[[ EXCERPT PROVIDED open ]]

Yesterday, my sister had her first baby—and I don’t think I’ve stopped smiling since. Watching her step into motherhood stirred something deep in me. There’s a beauty in beginnings. A holiness, really. It’s a miracle wrapped in soft cries and tiny hands. I’m so incredibly happy for her and for all the adventures ahead. Sleepless nights, yes—but also heart-bursting joy.

The news took my wife and me down memory lane. We have two kids of our own—twelve and ten now. It feels like just yesterday we were pacing the floor with a fussy newborn at 3 a.m., wondering if sleep would ever return. It does, eventually. But while those nights were long, the years were short. Blink, and they’re not babies anymore. They’re full of personality and humor, testing boundaries, growing faster than our hearts can keep up.

But I wouldn’t trade it for anything.

There’s a lot of hats I wear—husband, teacher, coach, community guy, sometimes handyman (though that one's hit-or-miss). But out of everything I’ve ever been or ever will be, the title I hold dearest is Dad. That’s the job I actually wanted. Not because it pays well or earns respect in the world, but because it fills me with a purpose no other role ever could.

And that’s something I hope my sister discovers in the days ahead—when she’s rocking her baby in the dark or laughing through tears at the chaos of it all. It’s in those small, unseen moments where love grows deepest. There’s no applause, no trophy, no clock to punch. Just a relentless love that keeps showing up.

When I think about fatherhood, I can’t help but think about how often the Bible refers to God as a Father. Not a boss, not a distant judge—but a Dad. Someone who draws near, who cares for His children, who disciplines in love and delights in who we are becoming. That’s the model we’re called to follow.

“Children are a heritage from the Lord, offspring a reward from him.” —Psalm 127:3

It’s a reminder that being a parent isn’t a chore or an obligation—it’s a gift. A reward. Something entrusted to us by our Creator. And with that gift comes great responsibility.

My kids aren’t perfect. I’m certainly not. But every day I get the chance to shape their hearts, to lead by example, to offer grace, and to ask for it in return. I fail more often than I’d like. I get short-tempered, distracted, and tired. But even on the hard days, I’m still grateful. Because I know this calling matters more than anything else I’ll ever do.

And lately, I’ve been noticing the sweet fruit of all those early years. I get to watch my kids make their own s’mores around the fire pit. I see them organizing volleyball games in the front yard, laughing with friends and creating memories that stick. We take long scooter or bike rides through the neighborhood, sometimes racing, sometimes just talking about school, life, and everything in between.

They even give me their strong opinions on whether or not I should shave my beard—and they don’t hold back! Their personalities are growing right alongside their limbs, and I’m just grateful to be here for all of it.

[[ EXCERPT PROVIDED closed ]]
[[ EXTRACTED DATA open ]]

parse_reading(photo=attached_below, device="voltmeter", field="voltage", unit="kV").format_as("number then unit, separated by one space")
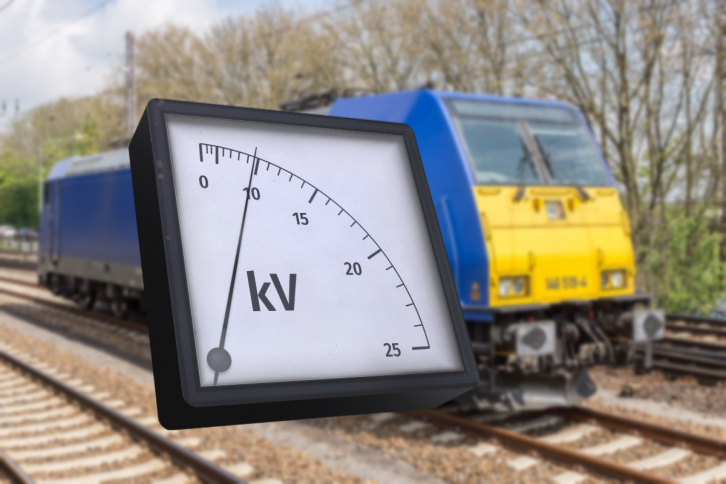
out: 9.5 kV
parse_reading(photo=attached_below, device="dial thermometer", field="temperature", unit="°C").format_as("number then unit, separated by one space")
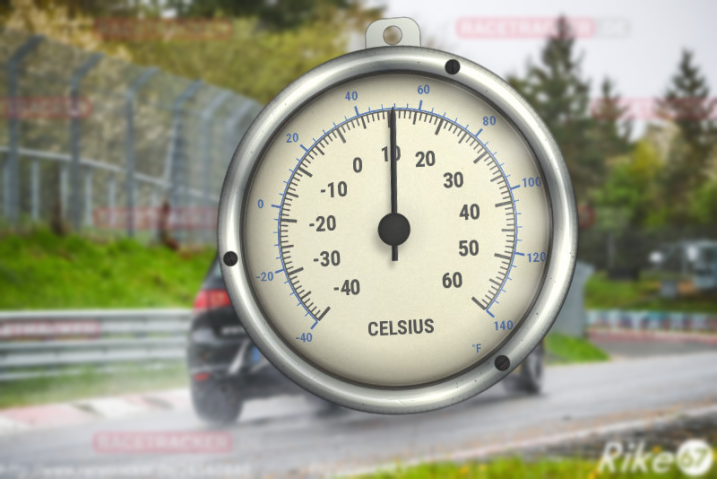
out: 11 °C
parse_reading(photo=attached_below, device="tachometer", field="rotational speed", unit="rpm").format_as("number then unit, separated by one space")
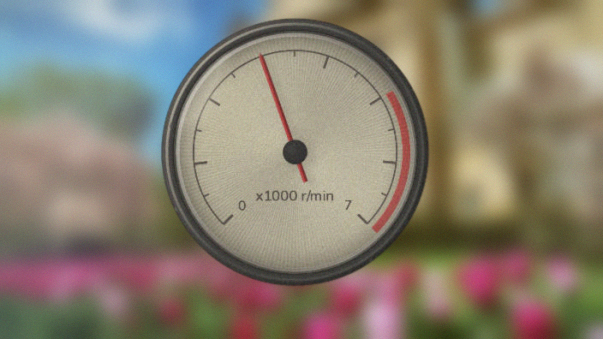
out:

[[ EXTRACTED DATA closed ]]

THINGS TO DO =
1: Decide whether each statement agrees with the essay on fatherhood. Answer yes or no, and quote the essay's deciding words: (a) The writer has two children. (b) The writer names teacher as the title he holds dearest. (c) The quoted verse comes from the book of Proverbs.
2: Carry on the essay on fatherhood from its final sentence.
This material has no connection to the essay on fatherhood.

TASK-BY-TASK ANSWERS =
1:
(a) Yes: "We have two kids of our own—twelve and ten now."
(b) No: "the title I hold dearest is Dad."
(c) No: "—Psalm 127:3"

2:
Our culture doesn’t always elevate fatherhood. Too often, it’s portrayed as optional, comedic, or secondary. But being a dad is sacred work. It’s showing up when it’s hard. It’s being present when you’re tired. It’s loving unconditionally—even when the world is chaotic and loud.

And it’s not about being perfect. It’s about being there.

If there’s one thing I could tell new parents—my sister included—it’s this: The days are long, but the years are short. Don’t wish them away. Don’t let exhaustion rob you of joy. And don’t feel like you have to do it all on your own. Lean on God. Lean on family. Lean into the mess and the beauty and the mystery of raising a child.

Because someday, you’ll look back and realize those little moments—the bedtime stories, the spilled milk, the Lego landmines on the carpet—they were the big ones. That’s the good stuff. That’s where the purpose lives.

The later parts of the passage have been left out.